Authorities in Bangladesh say an oil spill is threatening one of the world's largest mangrove forests and threatening wildlife in a UNESCO World Heritage site.
A tanker carrying 350,000 liters or 92,000 gallons of furnace oil sank in the Sela River in the Sundarbans Tuesday after colliding with another vessel, authorities said. It is not clear how much of the oil has spilled into the water, but an oil slick coats the river for 80 kilometers or 50 miles, according to local news reports.
The Dhaka Tribune said Friday "very little" has been done so far "in tackling the environmental disaster" because local officials have not decided on an oil removal plan, including whether to use dispersants.

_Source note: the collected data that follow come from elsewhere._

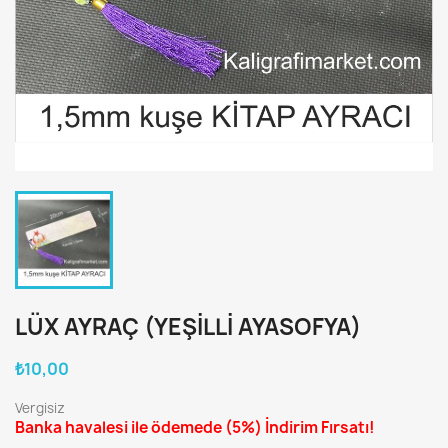
LÜX AYRAÇ (YEŞILLI AYASOFYA)
₺10,00
Vergisiz
Banka havalesi ile ödemede
(5%)
İndirim Fırsatı!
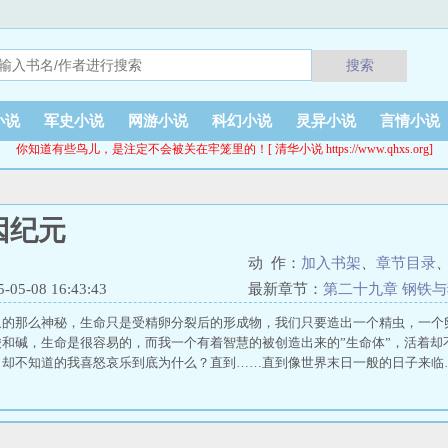
搜索
小说
军史小说
网游小说
科幻小说
灵异小说
言情小说
你知道有些鸟儿，是注定不会被关在牢笼里的！[ 清华小说 https://www.qhxs.org]
因纪元
动 作：
加入书架
、
章节目录
5-08 16:43:43
最新章节：
第二十九章 钢铁
象的那么神秘，生命只是受精卵分裂后的形成物，我们只要造出一个精虫，一个
酸和碱，生命是很容易的，而我一个有着智慧的被创造出来的”生命体”，活着却
，却不知道的我喜怒哀乐到底为什么？直到……直到像世界末日一般的日子来临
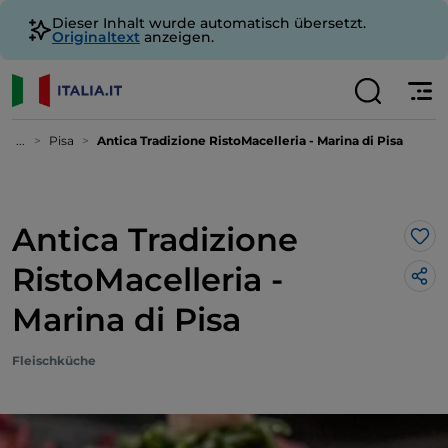
Dieser Inhalt wurde automatisch übersetzt.
Originaltext
anzeigen.
...
Pisa
Antica Tradizione RistoMacelleria - Marina di Pisa
Antica Tradizione
Lik
RistoMacelleria -
Marina di Pisa
Fleischküche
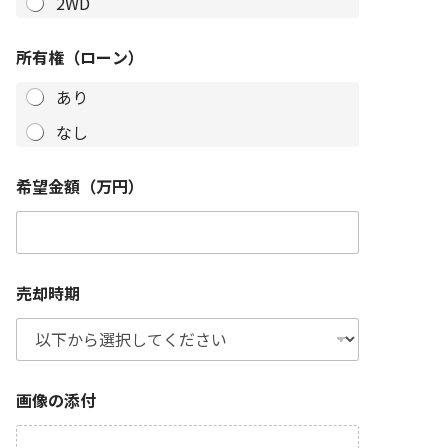
2WD
所有権（ローン）
あり
なし
希望金額（万円）
売却時期
画像の添付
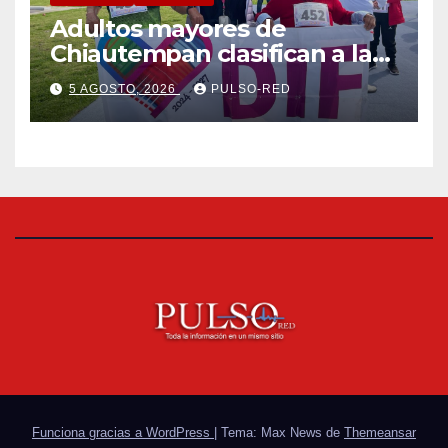
Adultos mayores de
Chiautempan clasifican a la
etapa federal de las
5 AGOSTO, 2026
PULSO-RED
Olimpiadas de Oro
Funciona gracias a WordPress
|
Tema: Max News de
Themeansar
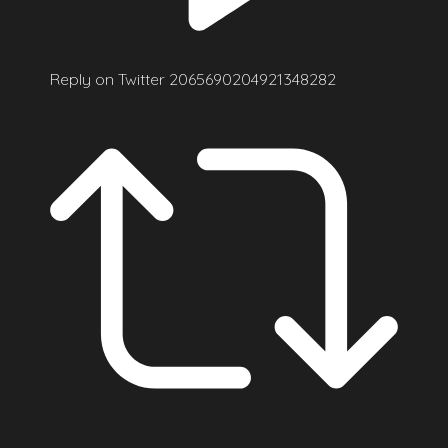
Reply on Twitter 2065690204921348282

The newspaper said authorities have asked local people to manually collect furnace oil from the water's surface as it spreads through a wide network of rivers and channels in and around the forest.
A spokesman for Padma Oil Co., which owns the sunken barge, said the firm would buy any oil collected by villagers.

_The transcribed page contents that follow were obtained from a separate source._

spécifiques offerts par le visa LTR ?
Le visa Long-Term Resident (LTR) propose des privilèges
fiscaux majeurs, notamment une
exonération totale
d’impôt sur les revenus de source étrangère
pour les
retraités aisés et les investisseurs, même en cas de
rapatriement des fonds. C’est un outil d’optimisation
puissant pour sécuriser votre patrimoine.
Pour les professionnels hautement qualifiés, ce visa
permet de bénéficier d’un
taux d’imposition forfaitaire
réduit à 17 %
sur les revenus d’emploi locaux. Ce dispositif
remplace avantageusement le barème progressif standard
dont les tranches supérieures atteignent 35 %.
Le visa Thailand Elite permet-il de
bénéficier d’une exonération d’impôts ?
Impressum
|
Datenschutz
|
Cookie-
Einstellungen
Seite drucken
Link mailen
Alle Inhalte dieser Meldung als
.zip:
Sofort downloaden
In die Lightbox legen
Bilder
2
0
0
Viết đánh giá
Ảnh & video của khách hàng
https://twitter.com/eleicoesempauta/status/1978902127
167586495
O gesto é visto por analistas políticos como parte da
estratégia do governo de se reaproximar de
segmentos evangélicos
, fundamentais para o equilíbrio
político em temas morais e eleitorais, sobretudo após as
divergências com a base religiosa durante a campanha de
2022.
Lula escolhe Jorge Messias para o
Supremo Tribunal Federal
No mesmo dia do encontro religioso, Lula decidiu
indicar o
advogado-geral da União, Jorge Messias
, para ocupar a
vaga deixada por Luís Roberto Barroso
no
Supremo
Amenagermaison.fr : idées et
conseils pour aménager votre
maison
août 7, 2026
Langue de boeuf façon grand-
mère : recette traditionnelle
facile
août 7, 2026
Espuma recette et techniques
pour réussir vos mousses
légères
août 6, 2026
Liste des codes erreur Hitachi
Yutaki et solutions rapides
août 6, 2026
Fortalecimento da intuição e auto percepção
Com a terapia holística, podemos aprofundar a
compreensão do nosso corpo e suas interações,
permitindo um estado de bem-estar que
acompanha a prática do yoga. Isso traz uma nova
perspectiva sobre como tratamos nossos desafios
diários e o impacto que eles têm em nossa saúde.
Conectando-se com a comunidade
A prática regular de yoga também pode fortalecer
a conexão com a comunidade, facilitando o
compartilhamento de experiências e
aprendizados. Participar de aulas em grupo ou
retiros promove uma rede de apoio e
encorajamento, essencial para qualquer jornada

"It has no commercial value as it can't be used, but we are using the offer to encourage people so that the cleaning up process speeds up," said Rafiqul Islam Babul, according to the AFP news service.
"Villagers, including children, are going out onto the river in boats to collect the oil floating on the water using sponges, shovels and spoons," he added.
The Sundarbans mangrove forest is known for its wide range of fauna, including 260 bird species, the Bengal tiger and other threatened species such as the estuarine crocodile and the Indian python. It is also home to the rare Irrawaddy dolphin.